| | Speaking as a "not yet but plan to (soon)", I'm not sure I make sense of Hong's stand on this. If you're interested in Rand's life, this is the kind of book that strikes me as must-read. Even from its detractors, I hear at least about the value it provides in terms of insight into Rand the person from her journal entries.
In both PAR and JD/MYWAR (which I haven't read in some time and my copies drowned in a flood, though I remember fairly well), there are recountings of the incident when Rand thrice slapped Branden, and she shouted something about how he ought to be impotent for the next twenty years. It seems crazy, cruel, irrational and inexplicable for her to say that. Yet, there is a context behind this that Branden didn't provide in his memoirs, that apparently shows up in Rand's journals. Some line he was feeding her about a "sexual freeze," a ridiculous line of crap ("outrageous bullshit" to use Robert Campbell's phrasing) given what we all know in retrospect. All of a sudden it makes more sense that she'd say this in her anger -- you know, throwing back at him the line he was giving her.

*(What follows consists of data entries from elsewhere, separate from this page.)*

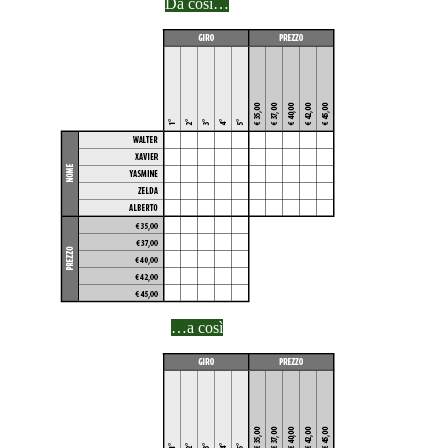
Da così…
…a così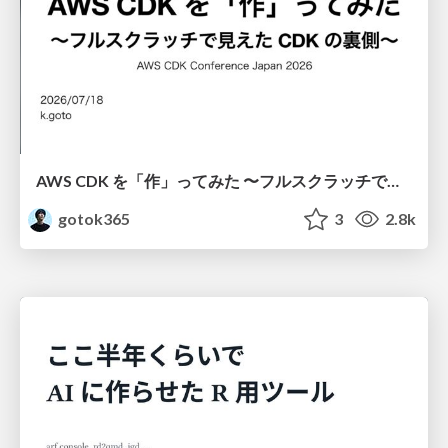
AWS CDK を「作」ってみた 〜フルスクラッチで見えた CDK の裏側〜 / aws-cdk-from-scratch
gotok365
3
2.8k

This incident alone, coupled with my own interest in reading about Rand's life, prompts me to expect there to be plenty of value in the book, even if I don't anticipate that I'll like or agree with everything about it.
So yeah, it looks like it would provide more insight into the story that is Ayn Rand's life, helping to better set the full context that you wouldn't get from the Branden books.